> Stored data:
----

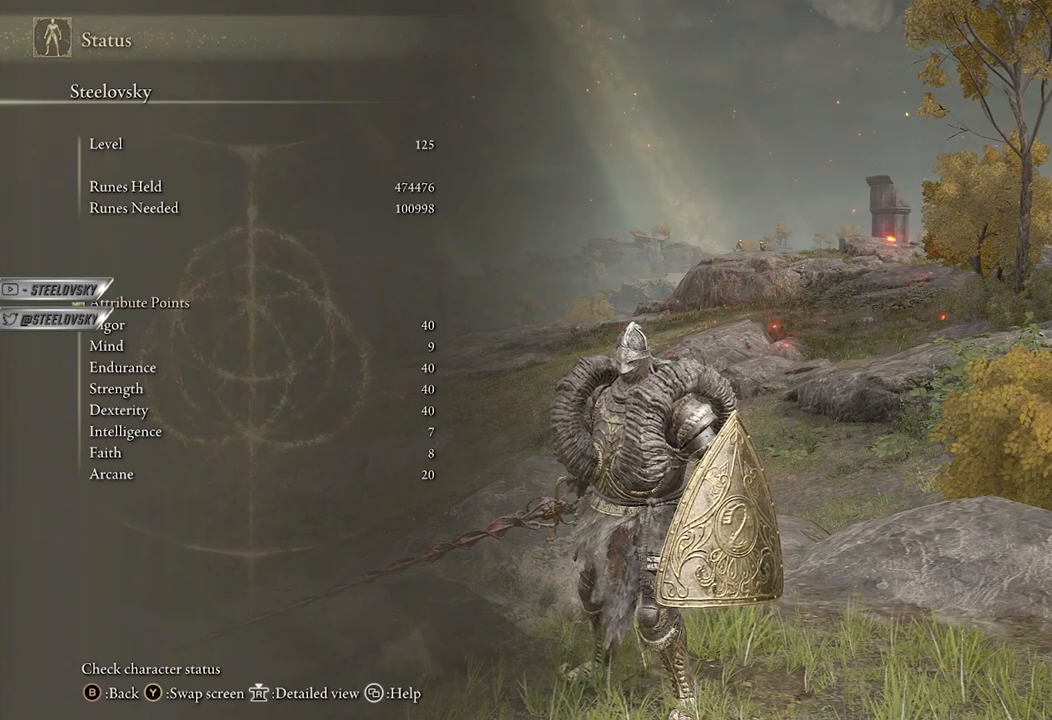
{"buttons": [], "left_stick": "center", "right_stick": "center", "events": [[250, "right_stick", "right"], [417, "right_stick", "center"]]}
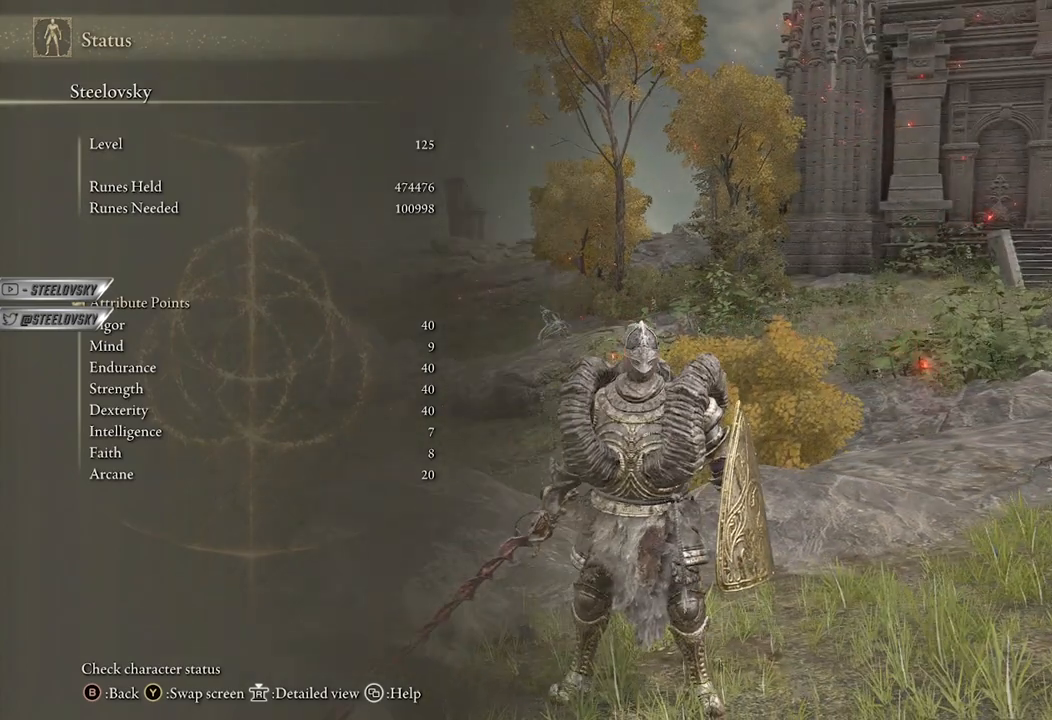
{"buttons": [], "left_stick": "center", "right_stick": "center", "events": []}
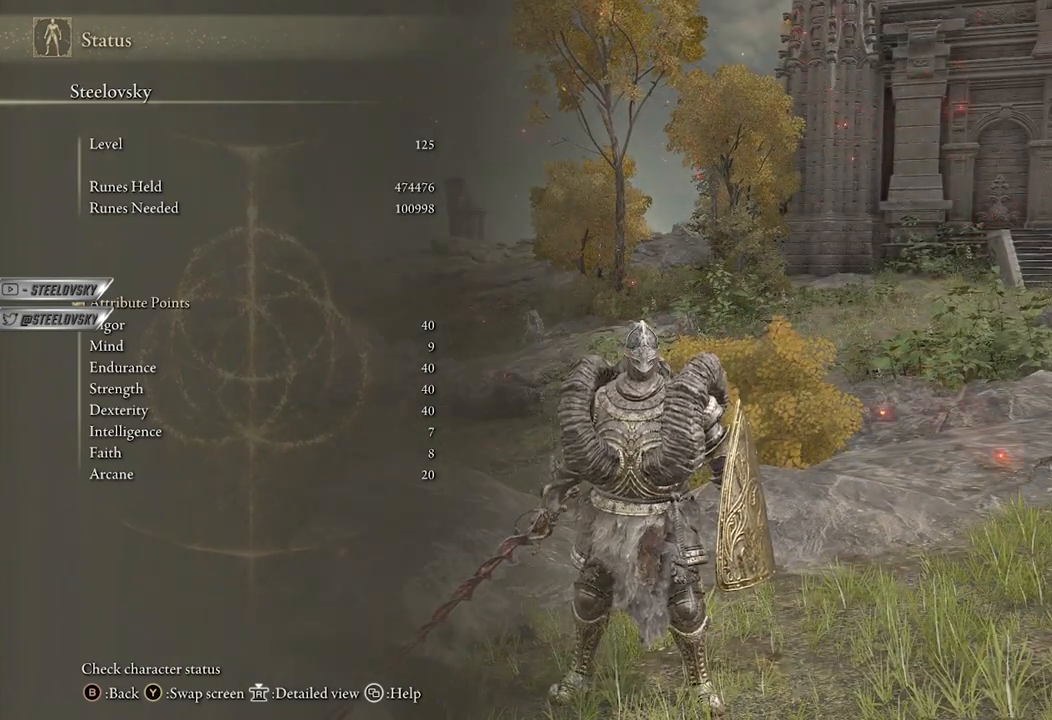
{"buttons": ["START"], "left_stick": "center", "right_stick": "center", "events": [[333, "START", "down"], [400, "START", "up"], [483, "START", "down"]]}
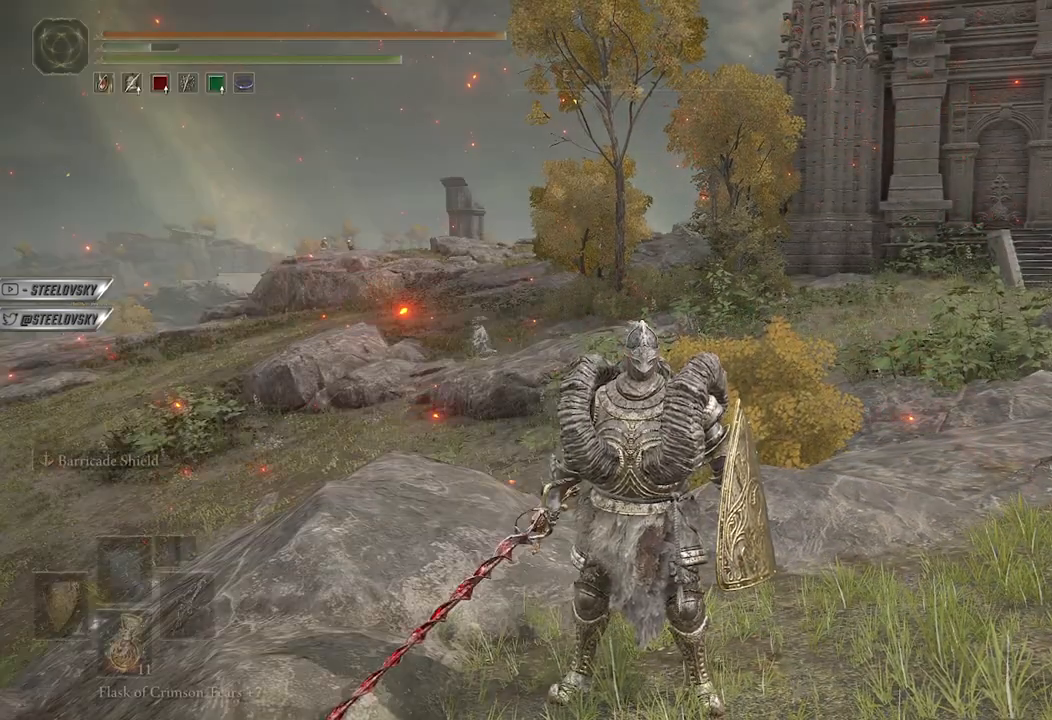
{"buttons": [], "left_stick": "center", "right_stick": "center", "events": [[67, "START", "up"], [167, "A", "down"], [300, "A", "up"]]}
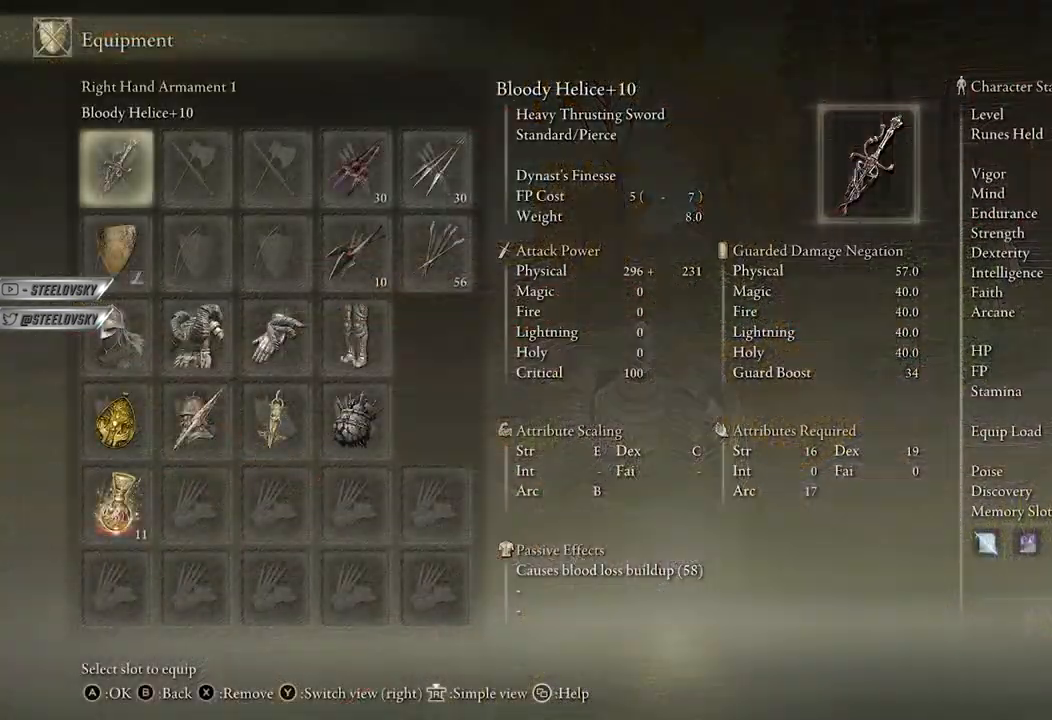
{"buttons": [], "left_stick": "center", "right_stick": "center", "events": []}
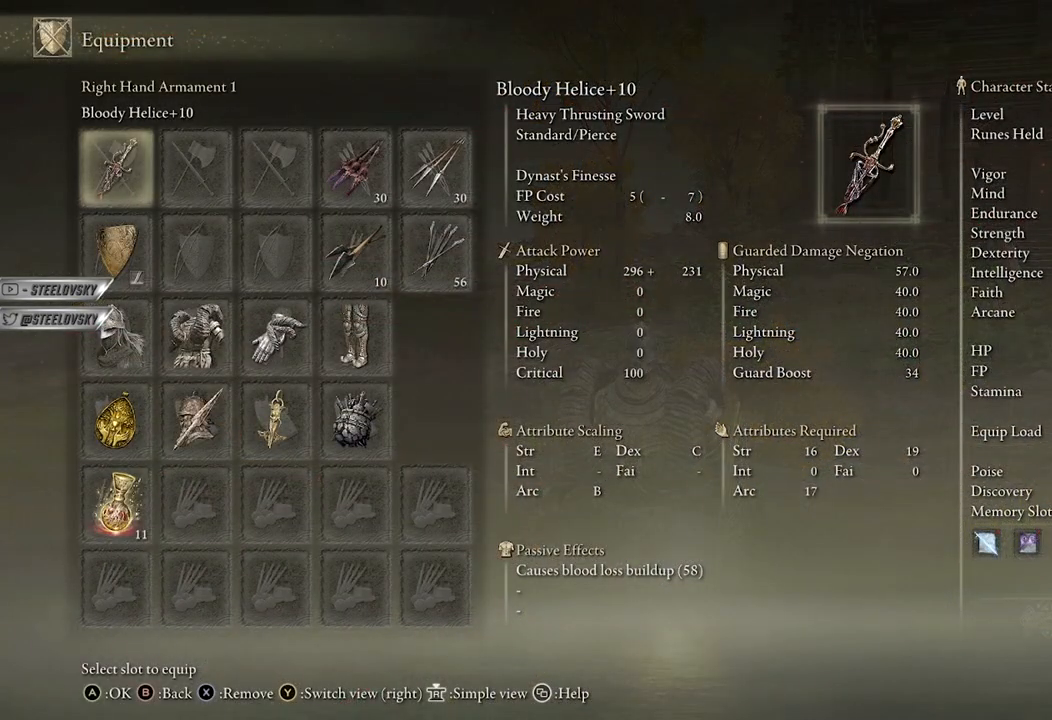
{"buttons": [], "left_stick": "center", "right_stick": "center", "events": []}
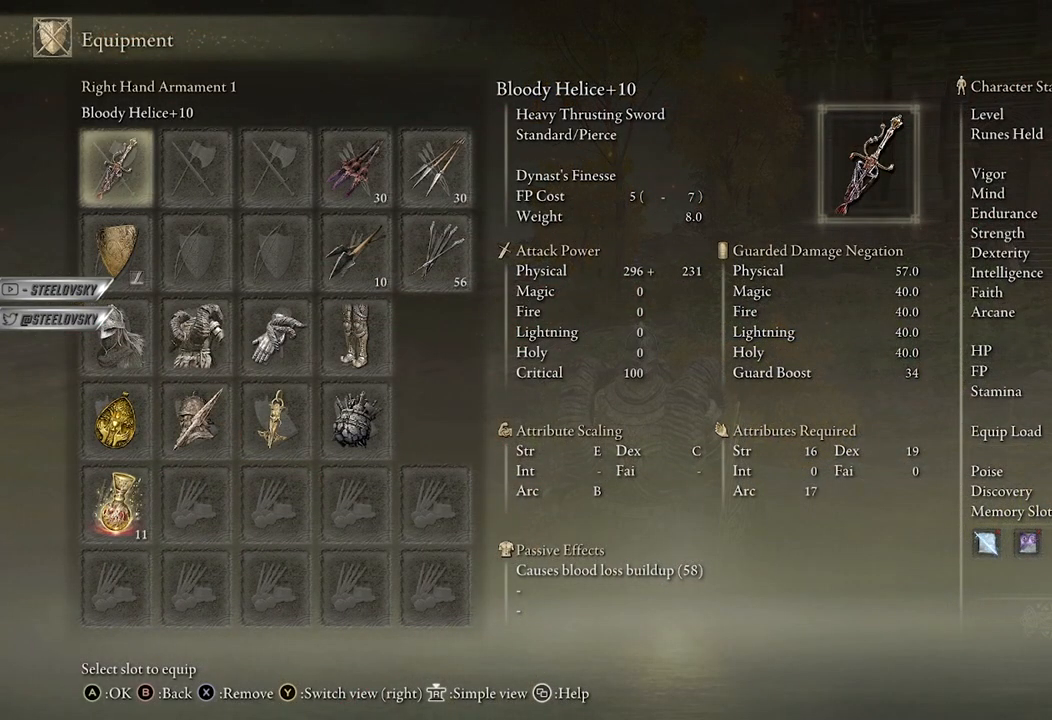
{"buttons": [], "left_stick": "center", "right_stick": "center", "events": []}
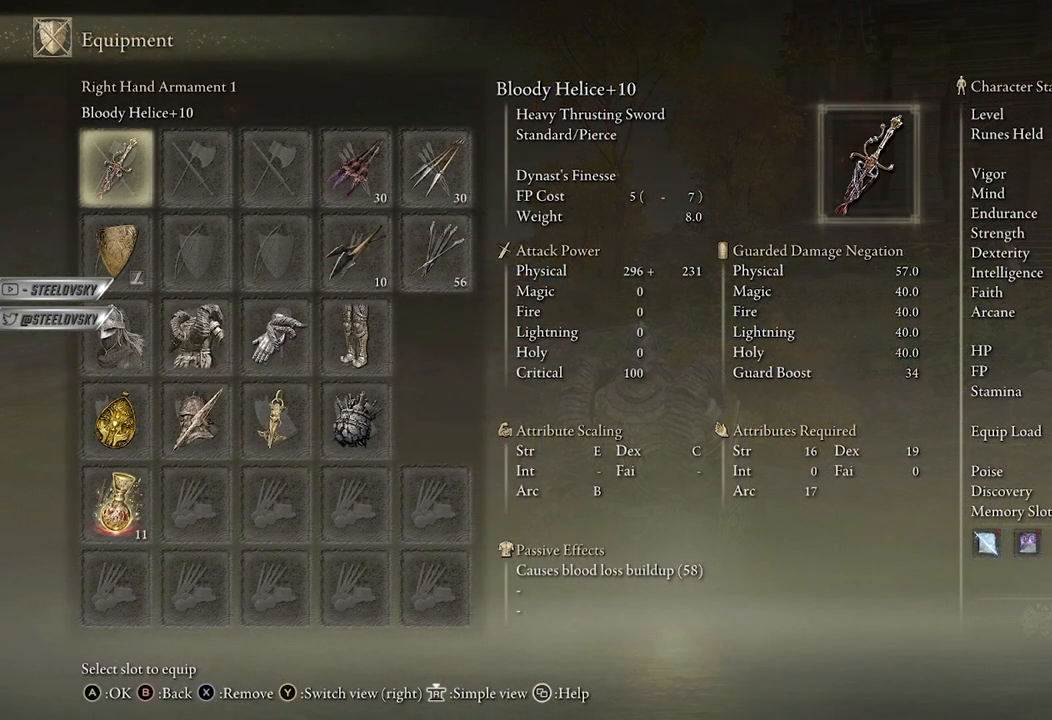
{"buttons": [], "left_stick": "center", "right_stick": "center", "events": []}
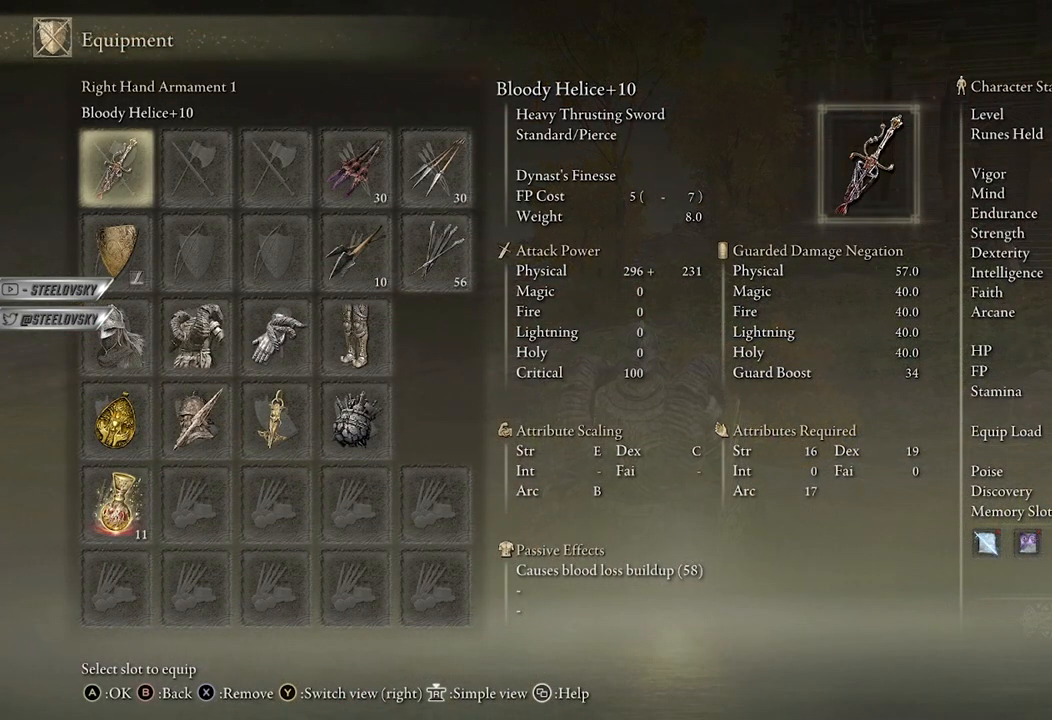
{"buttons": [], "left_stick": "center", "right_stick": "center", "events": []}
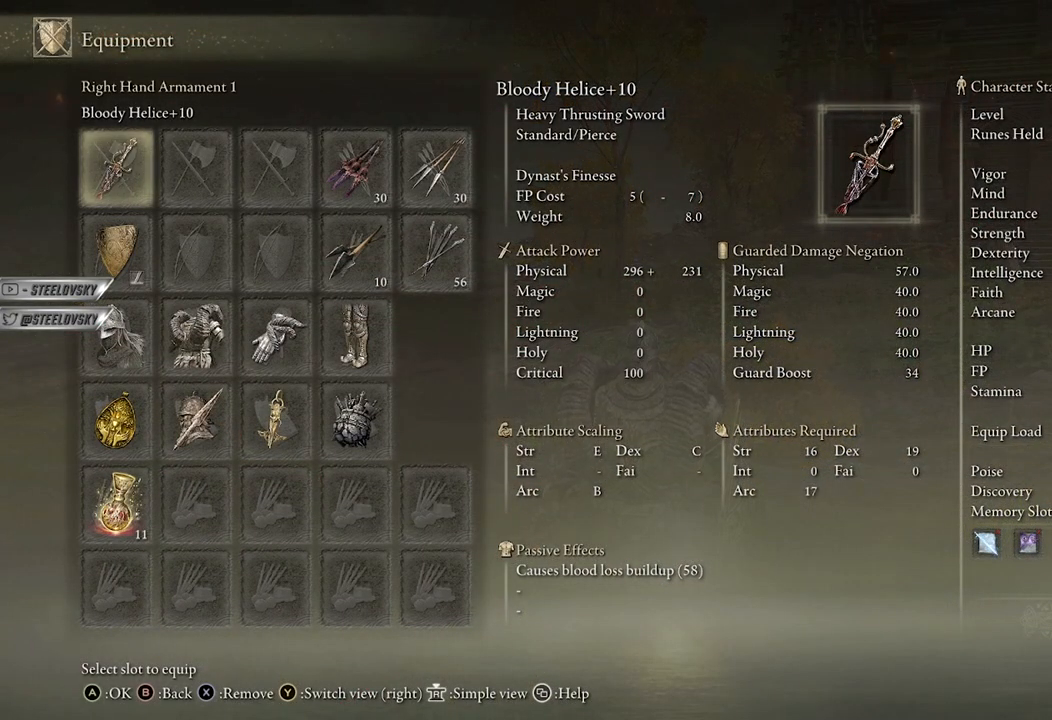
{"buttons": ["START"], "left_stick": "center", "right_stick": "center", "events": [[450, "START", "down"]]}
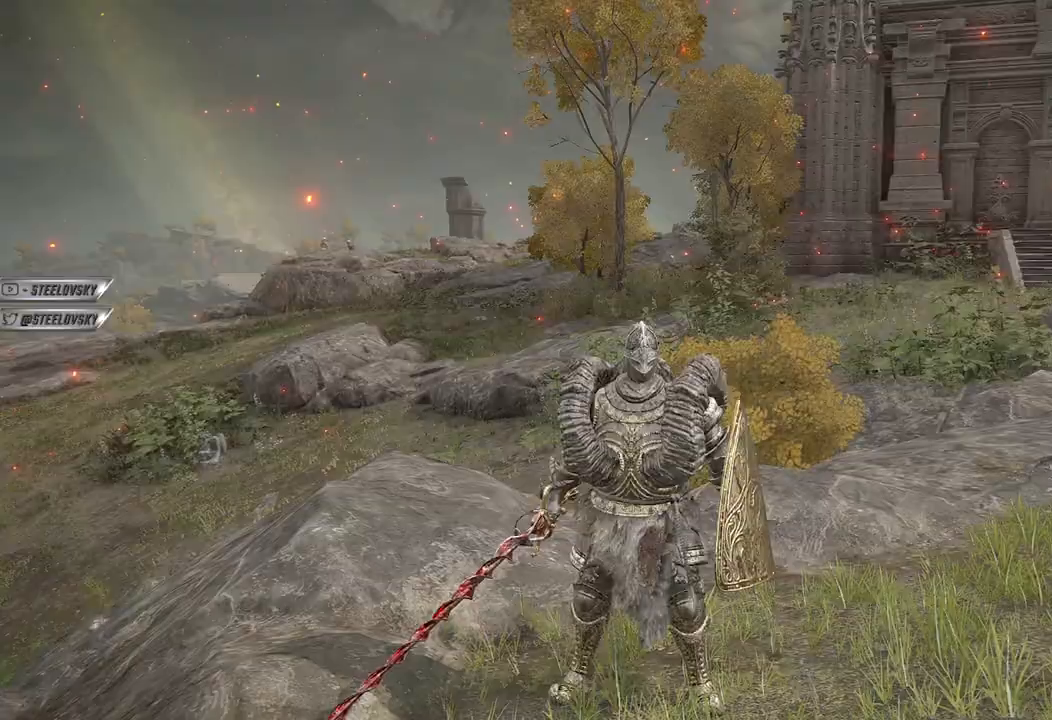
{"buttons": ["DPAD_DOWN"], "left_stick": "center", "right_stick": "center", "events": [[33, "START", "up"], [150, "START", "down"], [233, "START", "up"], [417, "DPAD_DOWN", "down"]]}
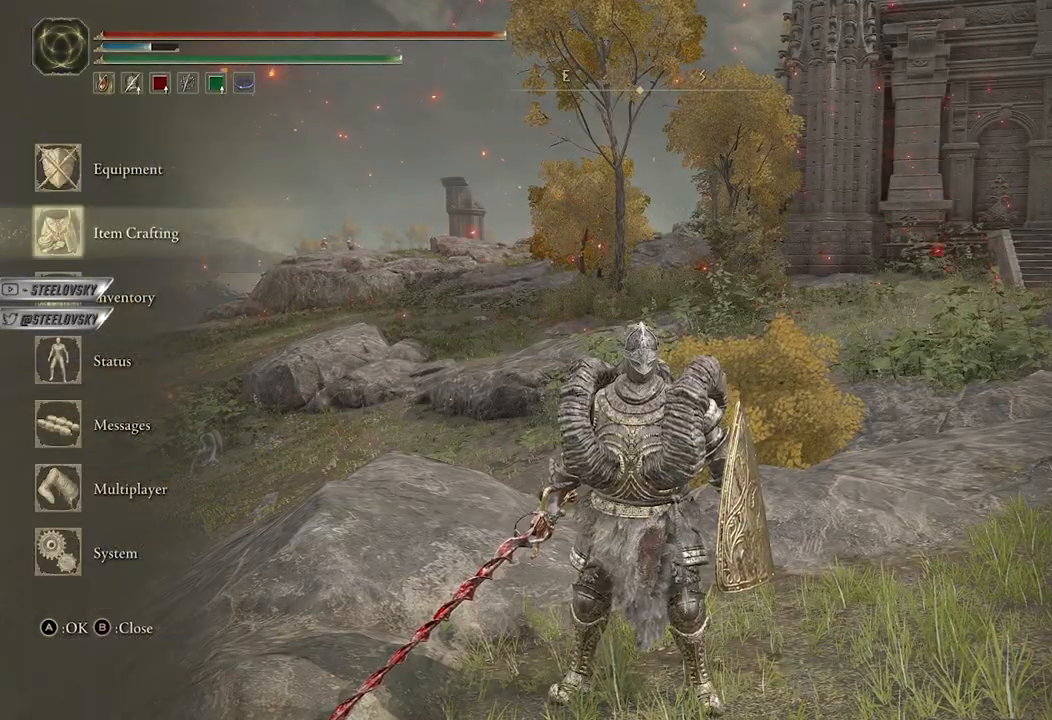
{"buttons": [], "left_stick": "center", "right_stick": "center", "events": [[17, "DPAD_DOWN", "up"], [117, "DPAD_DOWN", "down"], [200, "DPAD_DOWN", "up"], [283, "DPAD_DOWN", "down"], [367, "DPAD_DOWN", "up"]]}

----

> Activity:
Could you copy the data above exactly, leaving the pictures out?

> Response area:
{"buttons": [], "left_stick": "center", "right_stick": "center", "events": [[250, "right_stick", "right"], [417, "right_stick", "center"]]}
{"buttons": [], "left_stick": "center", "right_stick": "center", "events": []}
{"buttons": ["START"], "left_stick": "center", "right_stick": "center", "events": [[333, "START", "down"], [400, "START", "up"], [483, "START", "down"]]}
{"buttons": [], "left_stick": "center", "right_stick": "center", "events": [[67, "START", "up"], [167, "A", "down"], [300, "A", "up"]]}
{"buttons": [], "left_stick": "center", "right_stick": "center", "events": []}
{"buttons": [], "left_stick": "center", "right_stick": "center", "events": []}
{"buttons": [], "left_stick": "center", "right_stick": "center", "events": []}
{"buttons": [], "left_stick": "center", "right_stick": "center", "events": []}
{"buttons": [], "left_stick": "center", "right_stick": "center", "events": []}
{"buttons": ["START"], "left_stick": "center", "right_stick": "center", "events": [[450, "START", "down"]]}
{"buttons": ["DPAD_DOWN"], "left_stick": "center", "right_stick": "center", "events": [[33, "START", "up"], [150, "START", "down"], [233, "START", "up"], [417, "DPAD_DOWN", "down"]]}
{"buttons": [], "left_stick": "center", "right_stick": "center", "events": [[17, "DPAD_DOWN", "up"], [117, "DPAD_DOWN", "down"], [200, "DPAD_DOWN", "up"], [283, "DPAD_DOWN", "down"], [367, "DPAD_DOWN", "up"]]}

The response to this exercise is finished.